Pemberian pelatihan ini penting karena mayoritas kelompok tenun masih menggunakan pewarna kimia dengan alasan mudah untuk didapatkan, murah dan cepat proses pewarnaannya.

Sementara adanya kekhawatiran tentang kualitas kain tenun berpewarna alami, Vivi pun memastikan bahwa kain tersebut tidak akan mudah pudar warnanya karena dalam proses pengerjaannya, kain tenun akan melewati proses fiksasi terlebih dulu.

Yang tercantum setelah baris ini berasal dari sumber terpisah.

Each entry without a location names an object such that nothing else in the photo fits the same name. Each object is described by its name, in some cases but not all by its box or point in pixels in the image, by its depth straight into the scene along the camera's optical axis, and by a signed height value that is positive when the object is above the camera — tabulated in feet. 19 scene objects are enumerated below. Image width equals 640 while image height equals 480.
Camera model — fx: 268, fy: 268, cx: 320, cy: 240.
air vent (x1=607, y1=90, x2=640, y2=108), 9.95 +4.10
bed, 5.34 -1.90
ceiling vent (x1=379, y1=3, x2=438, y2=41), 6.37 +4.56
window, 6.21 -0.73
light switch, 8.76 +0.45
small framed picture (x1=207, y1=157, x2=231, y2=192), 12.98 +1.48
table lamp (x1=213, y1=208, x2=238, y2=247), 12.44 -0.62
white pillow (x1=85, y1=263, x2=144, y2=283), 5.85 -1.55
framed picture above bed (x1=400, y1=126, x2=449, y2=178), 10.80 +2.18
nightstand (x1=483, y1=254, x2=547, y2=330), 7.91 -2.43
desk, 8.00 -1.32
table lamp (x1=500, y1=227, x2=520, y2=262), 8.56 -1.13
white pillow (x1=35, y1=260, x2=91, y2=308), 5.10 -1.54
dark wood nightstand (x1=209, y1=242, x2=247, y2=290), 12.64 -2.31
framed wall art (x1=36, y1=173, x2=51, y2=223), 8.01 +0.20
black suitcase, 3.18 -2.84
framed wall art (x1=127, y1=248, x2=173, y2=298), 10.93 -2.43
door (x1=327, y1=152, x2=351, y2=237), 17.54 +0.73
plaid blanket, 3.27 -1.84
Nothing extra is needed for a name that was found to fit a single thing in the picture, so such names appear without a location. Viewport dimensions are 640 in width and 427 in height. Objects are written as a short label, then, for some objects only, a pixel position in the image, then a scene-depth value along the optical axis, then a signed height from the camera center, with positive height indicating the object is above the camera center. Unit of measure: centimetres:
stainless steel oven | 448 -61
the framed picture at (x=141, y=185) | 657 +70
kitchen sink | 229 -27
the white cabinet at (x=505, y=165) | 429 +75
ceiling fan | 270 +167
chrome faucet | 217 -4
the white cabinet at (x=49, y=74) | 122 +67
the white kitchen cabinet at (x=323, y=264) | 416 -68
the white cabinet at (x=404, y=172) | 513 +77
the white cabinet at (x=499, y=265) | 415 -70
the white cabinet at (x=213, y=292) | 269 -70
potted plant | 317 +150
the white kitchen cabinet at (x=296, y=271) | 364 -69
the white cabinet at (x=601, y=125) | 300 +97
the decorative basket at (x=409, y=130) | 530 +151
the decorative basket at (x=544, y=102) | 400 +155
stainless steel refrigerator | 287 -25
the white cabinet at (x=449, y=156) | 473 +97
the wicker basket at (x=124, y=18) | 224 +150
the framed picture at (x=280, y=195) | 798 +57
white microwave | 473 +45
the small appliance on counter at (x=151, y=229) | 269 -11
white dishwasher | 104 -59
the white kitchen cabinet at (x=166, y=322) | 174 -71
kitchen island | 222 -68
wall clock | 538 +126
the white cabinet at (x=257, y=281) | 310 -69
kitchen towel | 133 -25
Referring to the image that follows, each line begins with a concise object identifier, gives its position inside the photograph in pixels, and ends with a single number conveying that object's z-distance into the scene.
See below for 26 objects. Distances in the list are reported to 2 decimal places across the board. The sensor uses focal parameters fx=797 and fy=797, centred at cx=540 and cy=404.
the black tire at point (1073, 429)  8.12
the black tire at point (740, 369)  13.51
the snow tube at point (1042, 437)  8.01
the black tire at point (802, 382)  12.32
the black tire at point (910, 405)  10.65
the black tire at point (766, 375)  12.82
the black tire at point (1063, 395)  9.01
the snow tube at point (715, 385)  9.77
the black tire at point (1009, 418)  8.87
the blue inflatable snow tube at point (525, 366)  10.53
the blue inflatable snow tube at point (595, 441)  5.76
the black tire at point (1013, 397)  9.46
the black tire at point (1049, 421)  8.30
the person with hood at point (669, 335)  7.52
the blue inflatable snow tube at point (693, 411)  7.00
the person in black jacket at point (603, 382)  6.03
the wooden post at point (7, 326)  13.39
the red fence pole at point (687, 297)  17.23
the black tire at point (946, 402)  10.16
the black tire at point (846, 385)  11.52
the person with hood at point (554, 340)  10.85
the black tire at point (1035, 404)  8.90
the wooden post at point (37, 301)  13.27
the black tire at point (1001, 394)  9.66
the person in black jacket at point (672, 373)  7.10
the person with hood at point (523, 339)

"Fiksasi itu untuk mengunci warna sehingga tahan lama," katanya. Perawatan yang harus dilakukan pengguna kain tenun pun cukup mudah, bila hendak dicuci, kain harus dicuci dengan menggunakan sampo atau bisa dengan metode cuci kering.

Mempopulerkan Tenun Belu
Dibawah asuhan Vivi, kain tenun Belu akan dipromosikan di luar negeri pada acara Pameran Indonesia Moscow, di Moscow, Rusia pada 2-5 Agustus 2018.

Pihaknya pun melakukan persiapan dengan maksimal untuk menampilkan berbagai jenis kerajinan kain tenun Belu dalam acara tersebut.

"Kami dapat booth gratis. Tentunya kami akan mempersiapkan. Kami akan bawa kain tenun, anyaman, tas, selendang, selimut dan pakaian jadi. Supaya tahu bahwa tenun Belu, selain bisa jadi selimut dan syal, tenun kami itu bisa jadi fesyen ," katanya.

Melalui ajang tersebut, pihaknya berharap kain tenun Belu bisa dikenal masyarakat di luar negeri.